#### [About this exercise]
Among the entries below, only the lines from the one with "واثق جدا من فريقي.. لدينا القدرة في ال" through the one with "सूचना तथा समाचार" are to be retyped, exactly and without pictures.

Saved data entries:
---
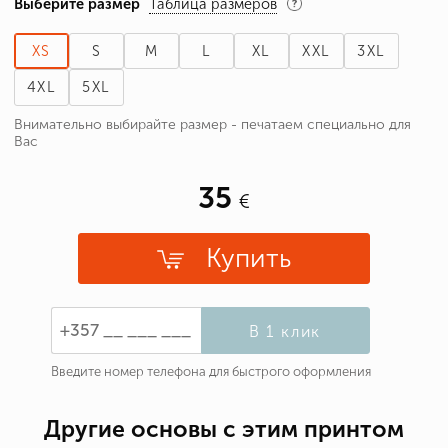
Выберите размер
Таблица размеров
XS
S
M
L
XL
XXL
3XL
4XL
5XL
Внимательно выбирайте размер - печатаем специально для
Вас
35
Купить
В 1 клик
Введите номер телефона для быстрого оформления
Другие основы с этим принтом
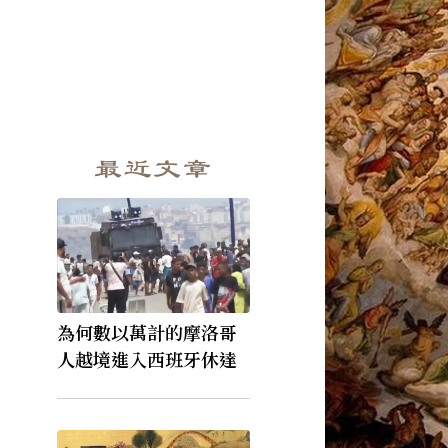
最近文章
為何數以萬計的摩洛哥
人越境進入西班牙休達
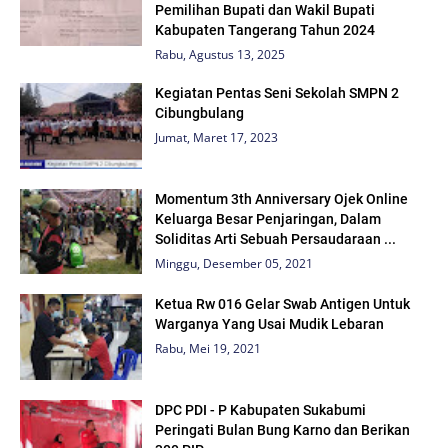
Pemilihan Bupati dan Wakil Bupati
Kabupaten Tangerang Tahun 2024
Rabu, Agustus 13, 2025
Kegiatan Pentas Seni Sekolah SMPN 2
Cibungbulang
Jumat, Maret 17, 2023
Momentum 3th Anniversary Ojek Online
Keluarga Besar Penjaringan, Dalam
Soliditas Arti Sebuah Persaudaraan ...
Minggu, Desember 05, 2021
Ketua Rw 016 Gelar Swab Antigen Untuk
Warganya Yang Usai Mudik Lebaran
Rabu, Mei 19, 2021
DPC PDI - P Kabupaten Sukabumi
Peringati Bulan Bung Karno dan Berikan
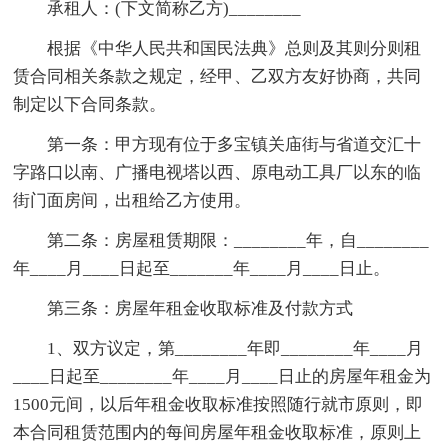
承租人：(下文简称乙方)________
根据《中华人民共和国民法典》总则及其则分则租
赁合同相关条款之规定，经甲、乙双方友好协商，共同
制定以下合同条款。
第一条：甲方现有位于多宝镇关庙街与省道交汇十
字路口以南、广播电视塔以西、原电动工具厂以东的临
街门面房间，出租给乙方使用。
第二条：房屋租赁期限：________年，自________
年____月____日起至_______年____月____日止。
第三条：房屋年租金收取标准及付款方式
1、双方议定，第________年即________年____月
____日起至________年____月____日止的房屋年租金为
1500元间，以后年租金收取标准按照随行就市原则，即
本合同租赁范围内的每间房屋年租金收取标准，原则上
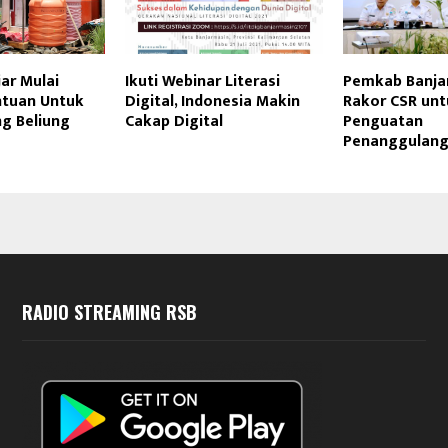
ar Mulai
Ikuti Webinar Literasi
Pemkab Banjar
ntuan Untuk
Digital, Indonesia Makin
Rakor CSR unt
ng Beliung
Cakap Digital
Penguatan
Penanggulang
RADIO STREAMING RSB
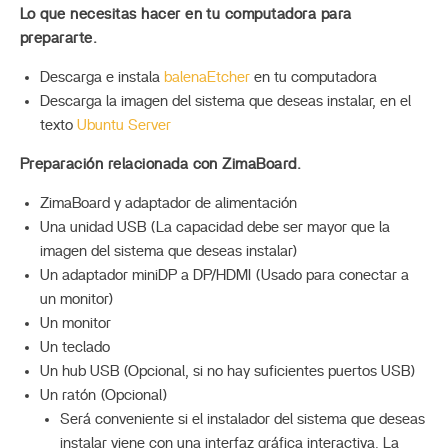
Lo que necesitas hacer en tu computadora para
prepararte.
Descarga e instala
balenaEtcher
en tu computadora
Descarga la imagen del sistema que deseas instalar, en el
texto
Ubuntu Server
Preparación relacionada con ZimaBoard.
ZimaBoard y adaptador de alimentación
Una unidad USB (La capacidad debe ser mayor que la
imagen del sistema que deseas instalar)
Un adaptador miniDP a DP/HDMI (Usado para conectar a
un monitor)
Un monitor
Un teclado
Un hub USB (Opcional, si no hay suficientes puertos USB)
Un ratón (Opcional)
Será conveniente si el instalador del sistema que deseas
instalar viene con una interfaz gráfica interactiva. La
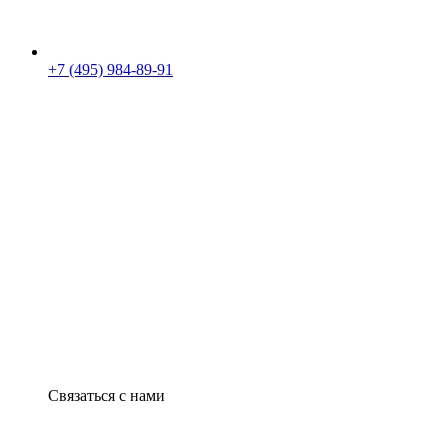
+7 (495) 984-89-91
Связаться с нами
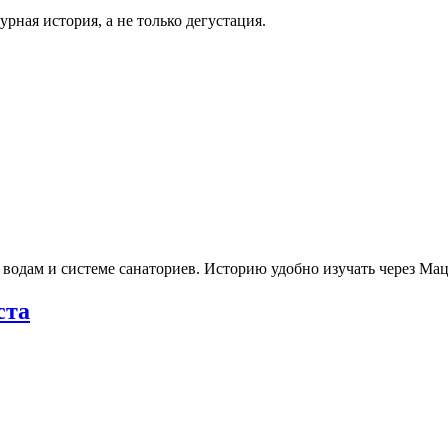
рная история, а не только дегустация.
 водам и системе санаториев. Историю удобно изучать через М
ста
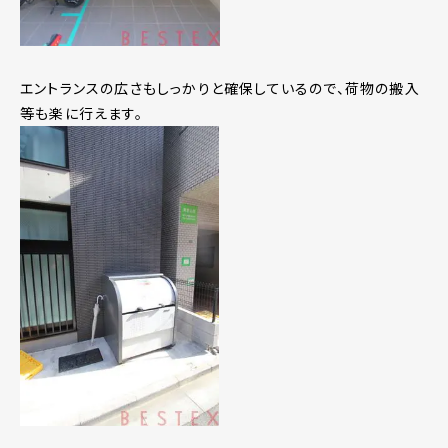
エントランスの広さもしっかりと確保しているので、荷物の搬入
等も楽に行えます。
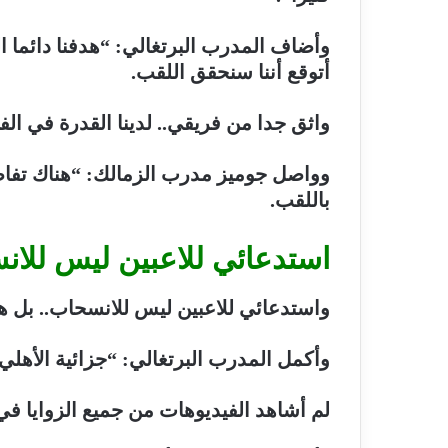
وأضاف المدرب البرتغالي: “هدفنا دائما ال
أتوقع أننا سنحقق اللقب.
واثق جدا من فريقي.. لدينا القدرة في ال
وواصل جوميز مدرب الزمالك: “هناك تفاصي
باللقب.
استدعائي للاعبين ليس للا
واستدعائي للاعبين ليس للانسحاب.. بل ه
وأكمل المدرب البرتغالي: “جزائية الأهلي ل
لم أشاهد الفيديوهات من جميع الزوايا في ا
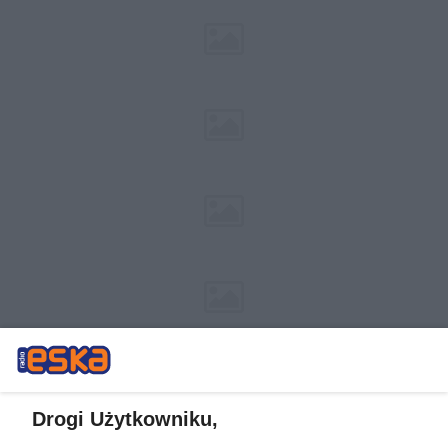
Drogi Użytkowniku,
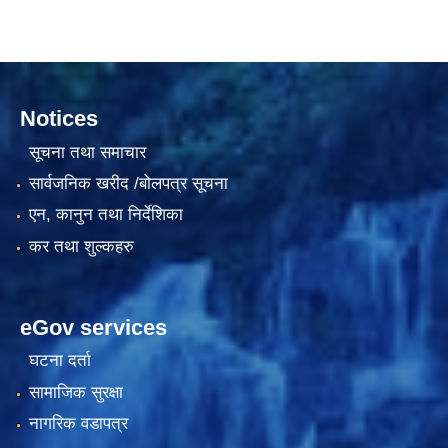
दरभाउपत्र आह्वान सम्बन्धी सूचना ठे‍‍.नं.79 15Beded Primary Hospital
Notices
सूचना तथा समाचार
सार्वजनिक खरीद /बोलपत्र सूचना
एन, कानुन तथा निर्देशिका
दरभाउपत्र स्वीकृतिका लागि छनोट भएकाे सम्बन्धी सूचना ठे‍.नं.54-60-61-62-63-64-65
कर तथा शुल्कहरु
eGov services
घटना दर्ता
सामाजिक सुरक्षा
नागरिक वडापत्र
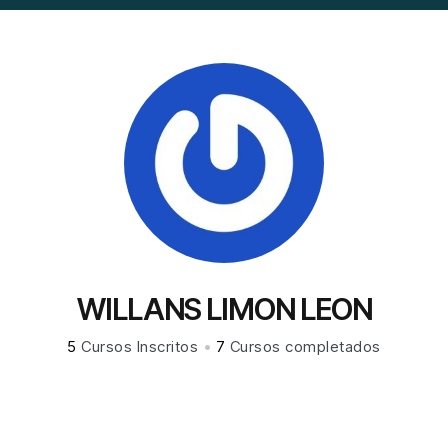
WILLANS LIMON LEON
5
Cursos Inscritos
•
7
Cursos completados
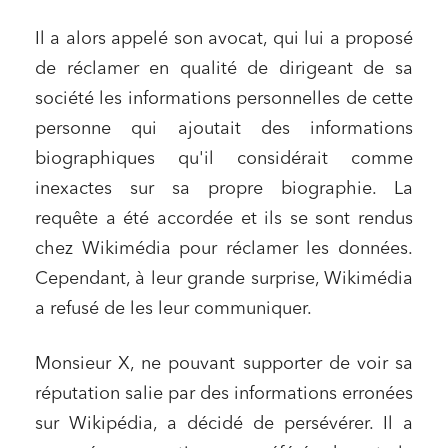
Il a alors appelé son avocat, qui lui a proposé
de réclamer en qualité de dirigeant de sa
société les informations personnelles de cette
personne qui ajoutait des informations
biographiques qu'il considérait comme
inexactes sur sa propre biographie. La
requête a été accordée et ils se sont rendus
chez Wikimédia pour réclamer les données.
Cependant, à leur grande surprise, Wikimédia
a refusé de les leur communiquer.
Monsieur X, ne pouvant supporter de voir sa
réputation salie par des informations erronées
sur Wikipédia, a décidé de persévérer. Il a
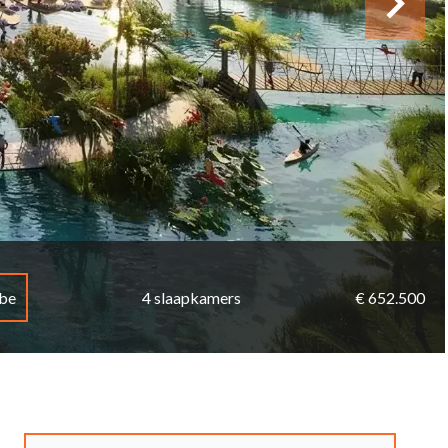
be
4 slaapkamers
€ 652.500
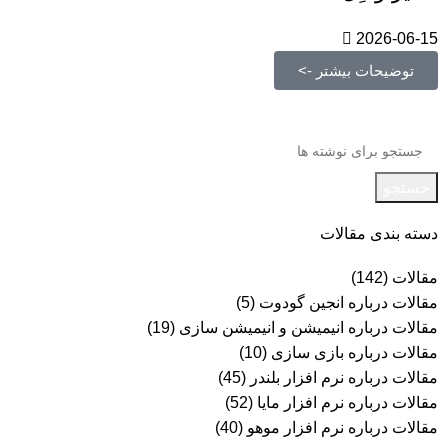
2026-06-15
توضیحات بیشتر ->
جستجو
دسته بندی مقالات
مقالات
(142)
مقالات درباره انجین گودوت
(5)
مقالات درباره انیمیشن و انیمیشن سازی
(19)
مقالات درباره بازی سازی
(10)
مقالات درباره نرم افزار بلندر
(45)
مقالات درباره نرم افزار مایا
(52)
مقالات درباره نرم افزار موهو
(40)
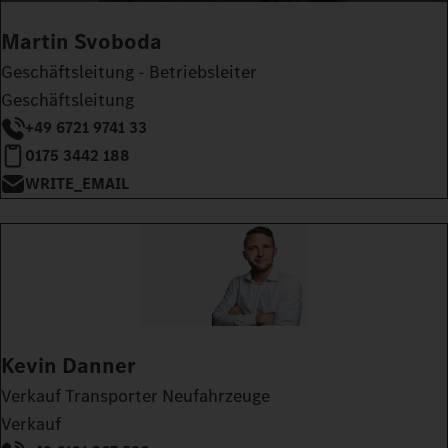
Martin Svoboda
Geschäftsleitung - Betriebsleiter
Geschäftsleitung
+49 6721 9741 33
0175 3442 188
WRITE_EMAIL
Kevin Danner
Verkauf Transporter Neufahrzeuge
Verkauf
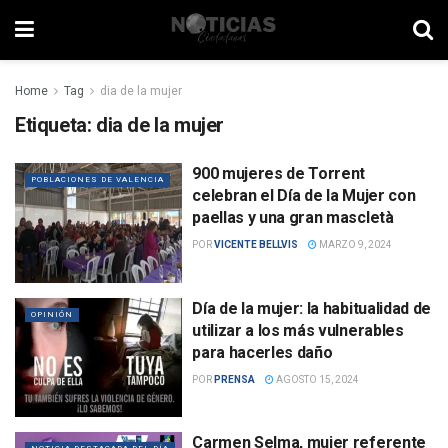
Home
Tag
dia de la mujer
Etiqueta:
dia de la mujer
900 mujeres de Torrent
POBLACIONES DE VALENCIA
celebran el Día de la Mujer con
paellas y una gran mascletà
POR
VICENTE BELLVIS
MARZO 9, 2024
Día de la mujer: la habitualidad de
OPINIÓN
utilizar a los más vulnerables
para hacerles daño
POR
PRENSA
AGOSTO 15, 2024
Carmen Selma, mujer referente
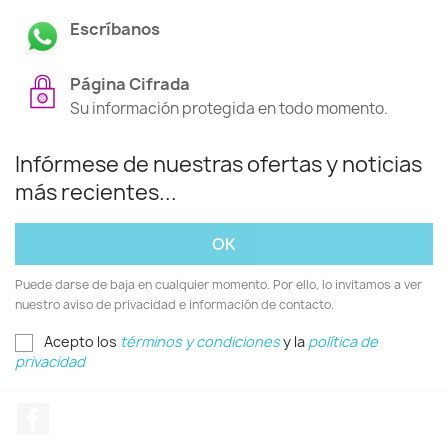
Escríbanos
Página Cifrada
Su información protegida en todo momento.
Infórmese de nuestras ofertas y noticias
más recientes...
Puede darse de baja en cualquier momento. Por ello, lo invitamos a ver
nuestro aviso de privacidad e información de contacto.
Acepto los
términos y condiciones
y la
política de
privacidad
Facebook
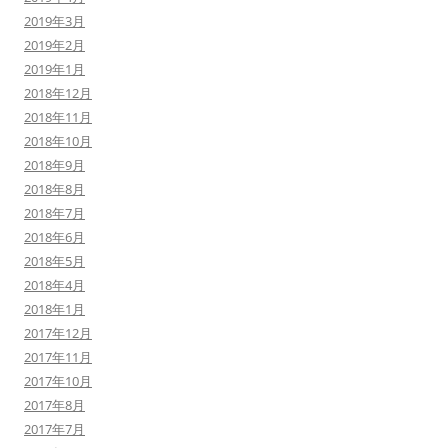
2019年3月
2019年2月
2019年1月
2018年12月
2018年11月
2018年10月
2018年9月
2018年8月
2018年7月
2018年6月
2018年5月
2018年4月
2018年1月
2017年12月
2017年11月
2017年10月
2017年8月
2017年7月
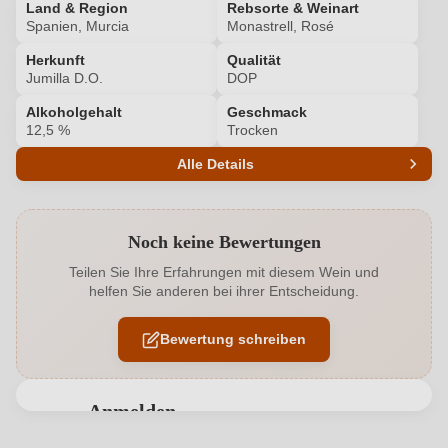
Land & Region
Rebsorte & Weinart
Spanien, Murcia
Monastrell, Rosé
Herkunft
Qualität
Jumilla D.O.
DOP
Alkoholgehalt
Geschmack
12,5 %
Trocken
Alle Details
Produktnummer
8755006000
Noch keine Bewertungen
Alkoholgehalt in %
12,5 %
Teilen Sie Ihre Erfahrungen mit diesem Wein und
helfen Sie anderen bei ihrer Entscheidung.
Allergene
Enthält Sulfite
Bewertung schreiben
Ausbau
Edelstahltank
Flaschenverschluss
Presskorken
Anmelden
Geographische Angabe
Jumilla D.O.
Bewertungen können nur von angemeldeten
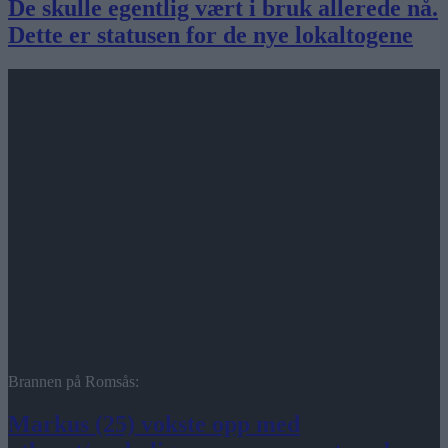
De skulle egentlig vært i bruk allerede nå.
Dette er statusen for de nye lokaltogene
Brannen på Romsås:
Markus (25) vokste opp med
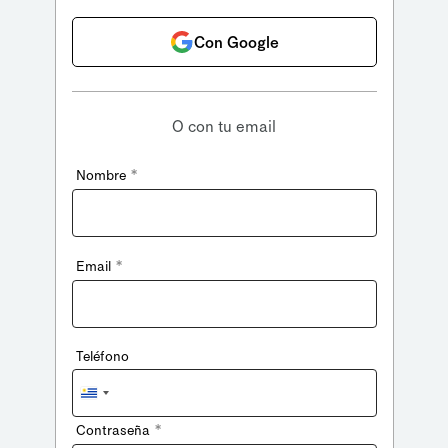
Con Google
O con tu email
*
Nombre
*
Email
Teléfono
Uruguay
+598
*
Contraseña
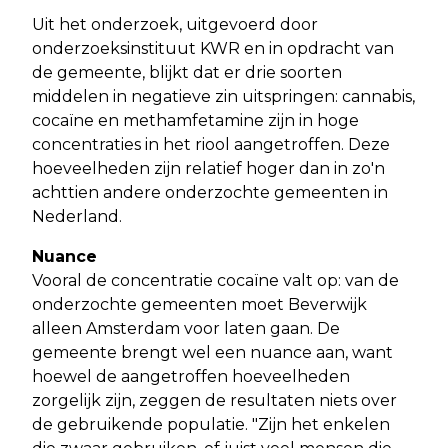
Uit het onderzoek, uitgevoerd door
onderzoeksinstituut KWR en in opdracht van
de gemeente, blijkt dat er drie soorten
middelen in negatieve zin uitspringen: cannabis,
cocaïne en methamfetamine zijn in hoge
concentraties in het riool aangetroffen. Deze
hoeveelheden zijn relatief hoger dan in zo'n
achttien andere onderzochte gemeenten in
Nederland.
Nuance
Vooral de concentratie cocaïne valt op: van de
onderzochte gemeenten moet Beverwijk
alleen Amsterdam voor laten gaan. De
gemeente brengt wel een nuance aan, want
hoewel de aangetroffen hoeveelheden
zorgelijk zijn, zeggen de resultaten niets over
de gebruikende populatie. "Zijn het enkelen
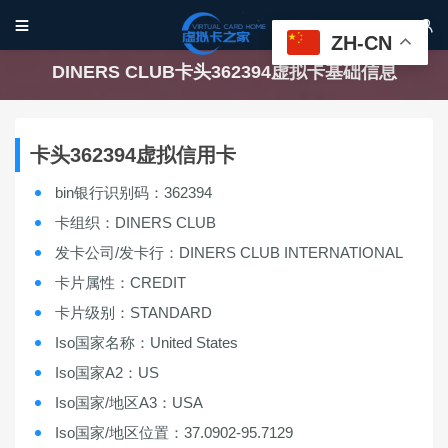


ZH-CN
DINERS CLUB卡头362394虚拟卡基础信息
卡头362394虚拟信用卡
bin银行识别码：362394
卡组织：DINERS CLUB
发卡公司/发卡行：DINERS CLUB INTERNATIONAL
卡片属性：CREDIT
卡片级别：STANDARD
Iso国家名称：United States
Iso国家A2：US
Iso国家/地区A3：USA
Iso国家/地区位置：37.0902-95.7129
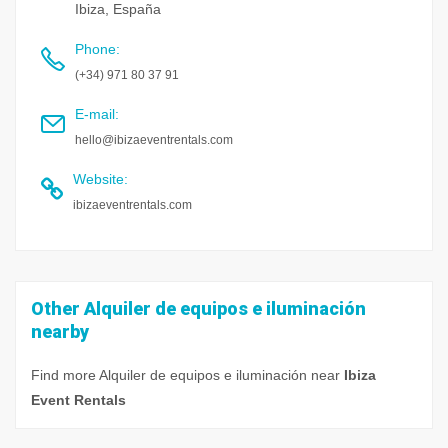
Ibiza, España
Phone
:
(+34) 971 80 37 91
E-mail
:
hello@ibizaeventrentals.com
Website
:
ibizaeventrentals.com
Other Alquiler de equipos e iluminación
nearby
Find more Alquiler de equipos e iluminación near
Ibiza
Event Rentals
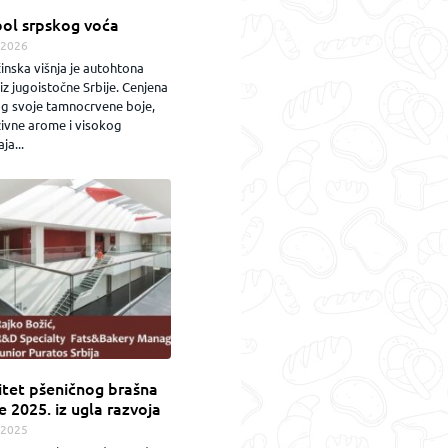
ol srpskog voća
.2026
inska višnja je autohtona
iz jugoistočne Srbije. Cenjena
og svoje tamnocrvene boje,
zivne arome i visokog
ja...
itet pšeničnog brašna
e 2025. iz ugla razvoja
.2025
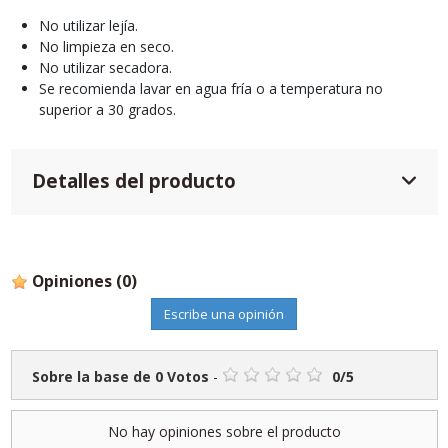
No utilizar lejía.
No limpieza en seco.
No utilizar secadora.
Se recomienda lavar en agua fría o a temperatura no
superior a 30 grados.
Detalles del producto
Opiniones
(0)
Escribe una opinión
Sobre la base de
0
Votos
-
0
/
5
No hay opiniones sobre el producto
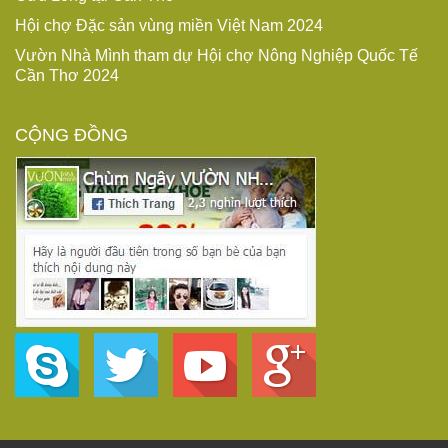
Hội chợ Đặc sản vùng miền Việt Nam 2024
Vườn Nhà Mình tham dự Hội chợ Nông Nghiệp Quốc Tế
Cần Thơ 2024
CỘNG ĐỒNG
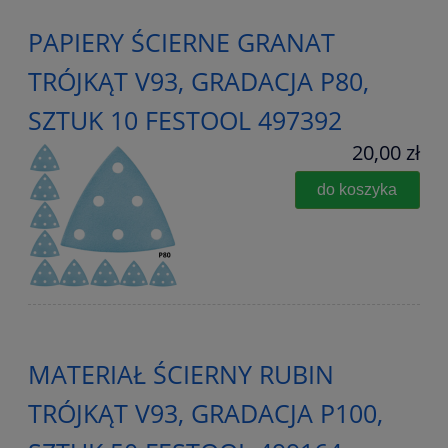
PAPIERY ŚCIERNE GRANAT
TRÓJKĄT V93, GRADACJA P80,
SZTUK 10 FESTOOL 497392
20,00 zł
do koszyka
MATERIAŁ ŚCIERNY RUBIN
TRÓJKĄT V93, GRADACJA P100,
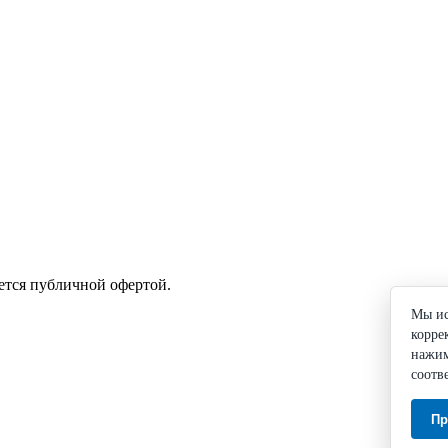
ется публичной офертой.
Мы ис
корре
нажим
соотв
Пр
---
#### [Response box]
واثق جدا من فريقي.. لدينا القدرة في ال
وواصل جوميز مدرب الزمالك: “هناك تفاصي
باللقب.
استدعائي للاعبين ليس للا
واستدعائي للاعبين ليس للانسحاب.. بل ه
وأكمل المدرب البرتغالي: “جزائية الأهلي ل
لم أشاهد الفيديوهات من جميع الزوايا في ا
Drogi Użytkowniku,
दरभाउपत्र आह्वान सम्बन्धी सूचना ठे‍‍.नं.79 15Beded Primary Hospital
Notices
सूचना तथा समाचार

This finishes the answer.